Volunteers will be assigned randomly to receive the candidate vaccine or a vaccine against hepatitis A, which will allow all participants a chance to be protected from disease. Volunteers will be vaccinated at the start of the trial and at one and six months after the first injection. The women will be followed for 20 months after the initial vaccination to determine whether the candidate vaccine prevents HSV infection or disease. Women between the age of 18 and 30 who wish to be evaluated for possible inclusion in the trial should visit the NIAID’s web site at www.niaid.nih.gov/dmid/stds/herpevac/.

While it is too early to predict the outcome of the new trial, Stanberry says he is encouraged by the results of the research that has been completed in looking toward an effective weapon against the STD.

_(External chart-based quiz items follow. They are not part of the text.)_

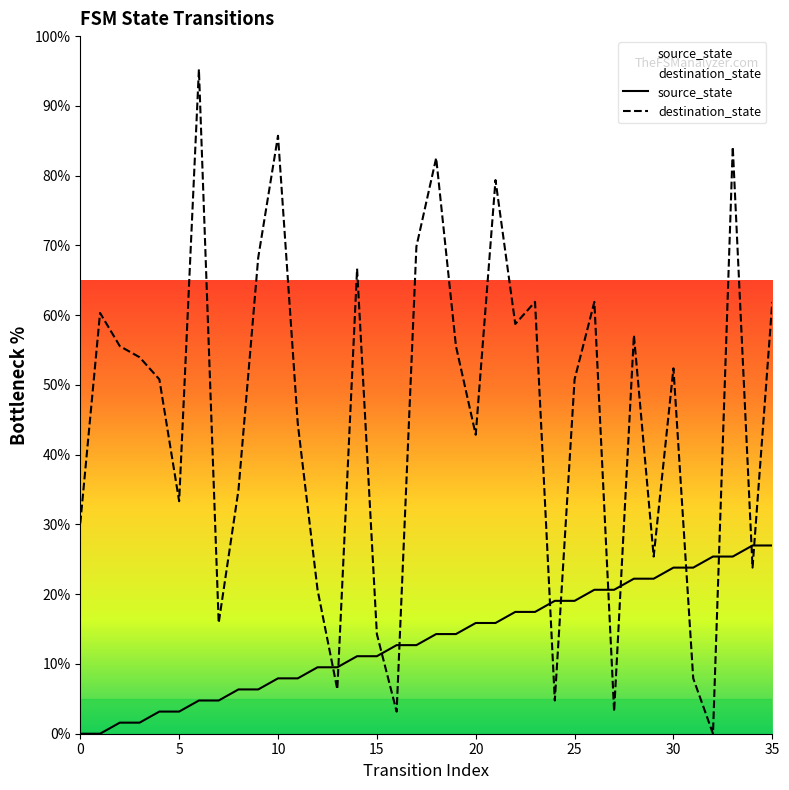

How many categories are shown in the chart?

36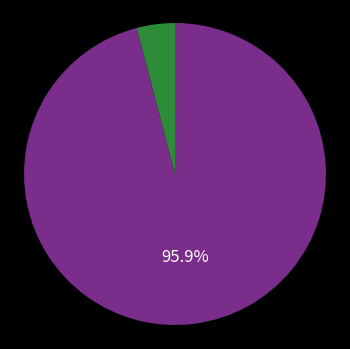

Does any single category account for the majority?

Yes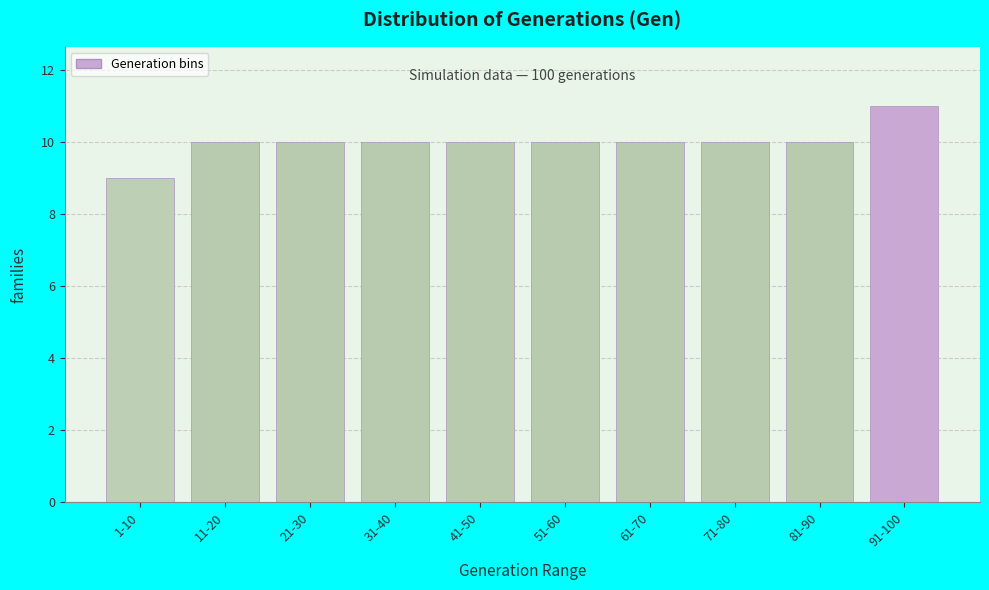

Reading right to left, what are all the values shown in this chart?

11	10	10	10	10	10	10	10	10	9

"These are very exciting findings," he notes. "These new studies suggest that a comprehensive campaign to vaccinate girls and women not infected with either type of herpes simplex virus could significantly reduce the spread of the herpes epidemic in the general population."

References

1. Stanberry LR, Spruance SL, Cunningham AL, et al. Glycoprotein-D-adjuvant vaccine to prevent genital herpes. N Engl J Med 2002; 347:1,652-1,661.

2. Fleming DT, McQuillan GM, Johnson RE, et al. Herpes simplex virus type 2 in the United States. 1976 to 1994. New Engl J Med 1997; 337:1,105-1,111.